##### Data for this task
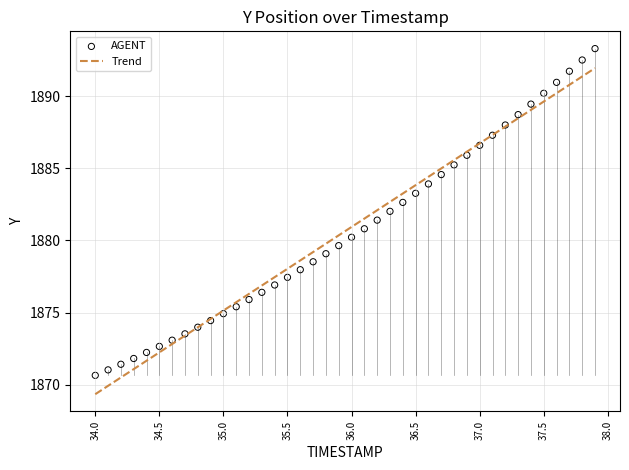

What is the range of X values (max minus min)?

3.9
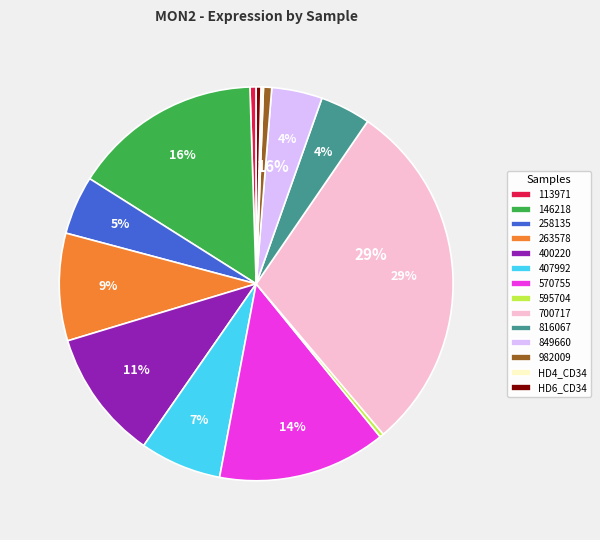

Do HD4_CD34 and 146218 together represent more than half of the pie?

No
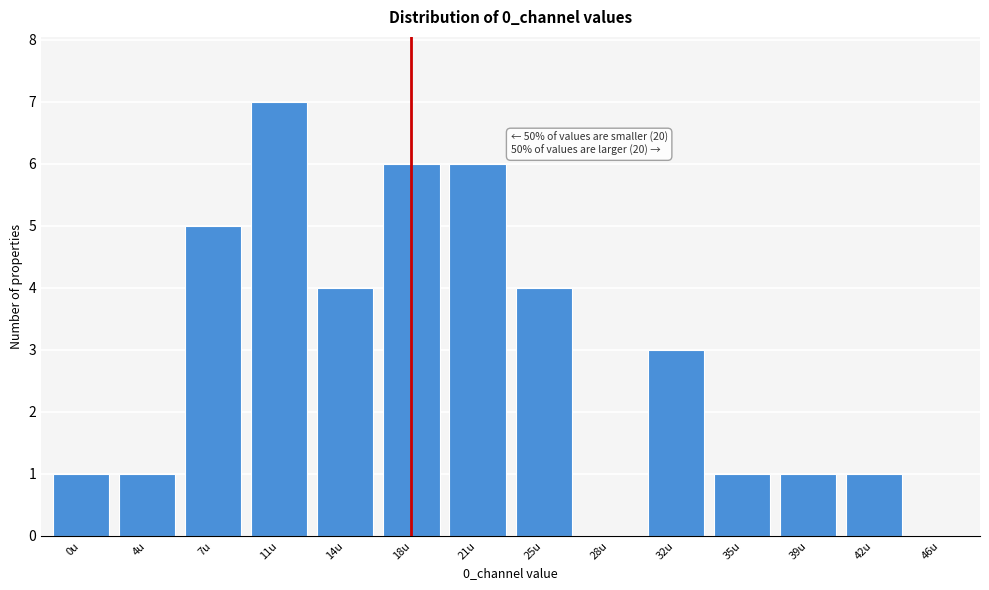

Reading right to left, list all the values displayed in this chart.

46u=0	42u=1	39u=1	35u=1	32u=3	28u=0	25u=4	21u=6	18u=6	14u=4	11u=7	7u=5	4u=1	0u=1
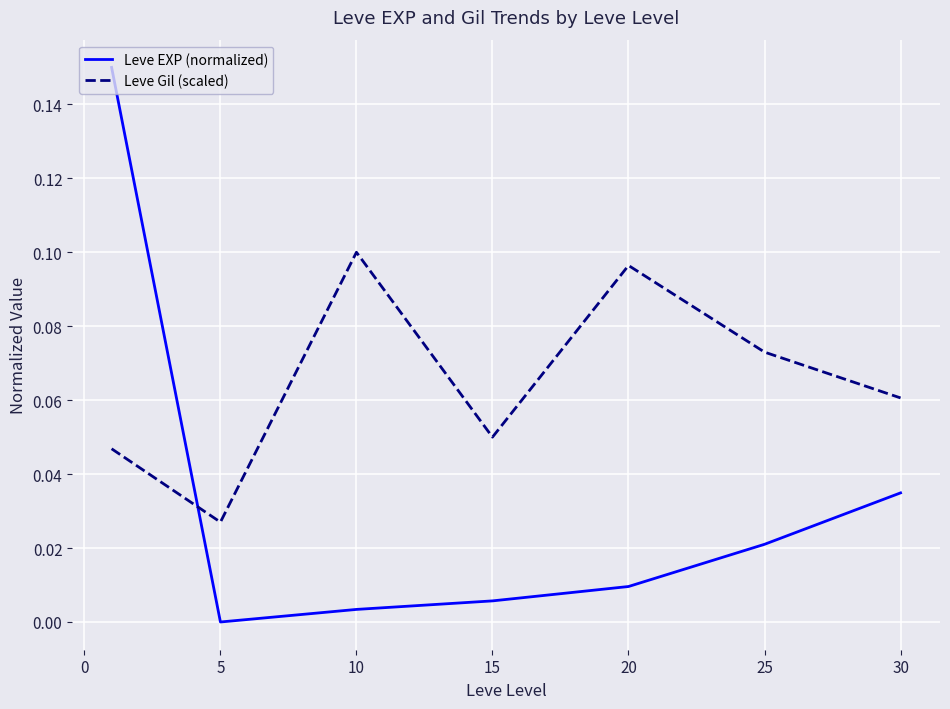

Which series has the largest range (max minus min)?

Leve EXP (normalized)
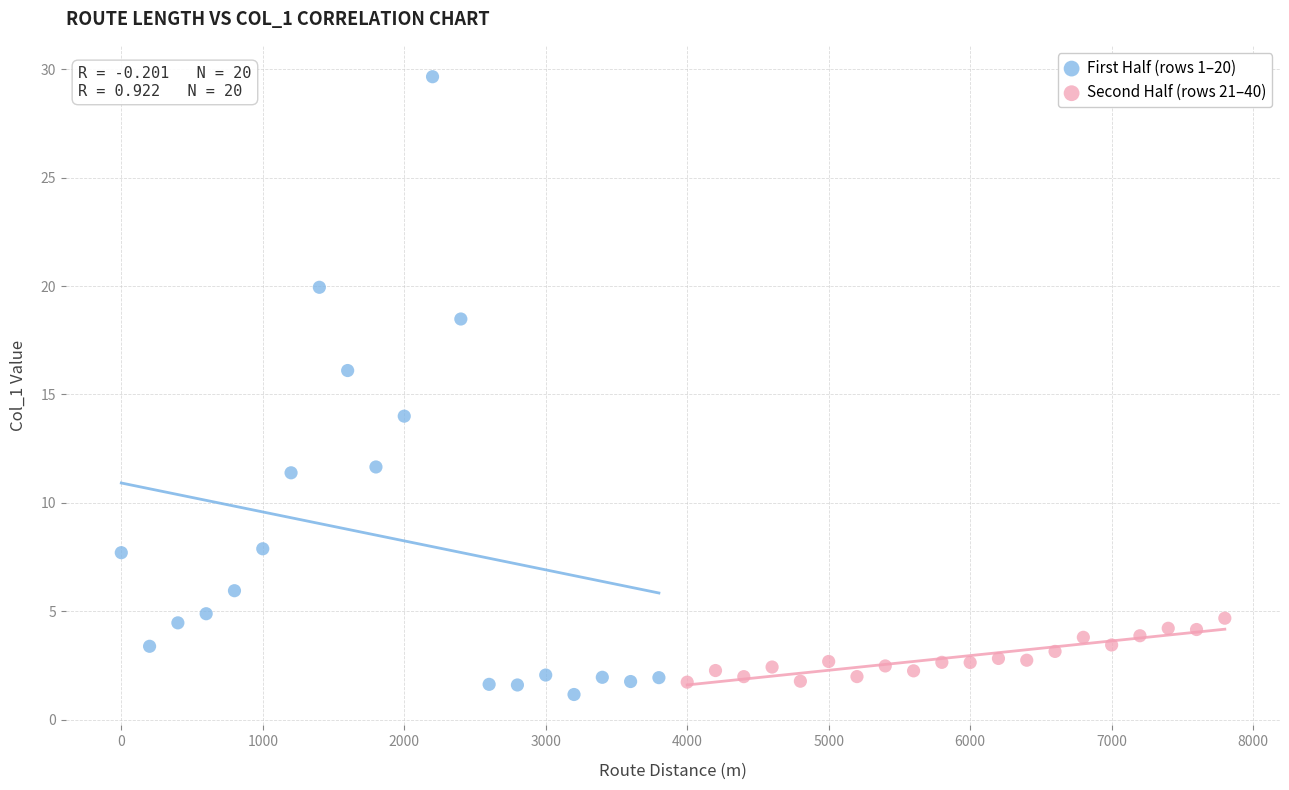

Which series reaches the minimum Y coordinate?

First Half (rows 1–20)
##########
Give back the text of all the items above verbatim, omitting the pictures.

— Finished exercise —
What is the range of X values (max minus min)?

3.9

Do HD4_CD34 and 146218 together represent more than half of the pie?

No

Reading right to left, list all the values displayed in this chart.

46u=0	42u=1	39u=1	35u=1	32u=3	28u=0	25u=4	21u=6	18u=6	14u=4	11u=7	7u=5	4u=1	0u=1

Which series has the largest range (max minus min)?

Leve EXP (normalized)

Which series reaches the minimum Y coordinate?

First Half (rows 1–20)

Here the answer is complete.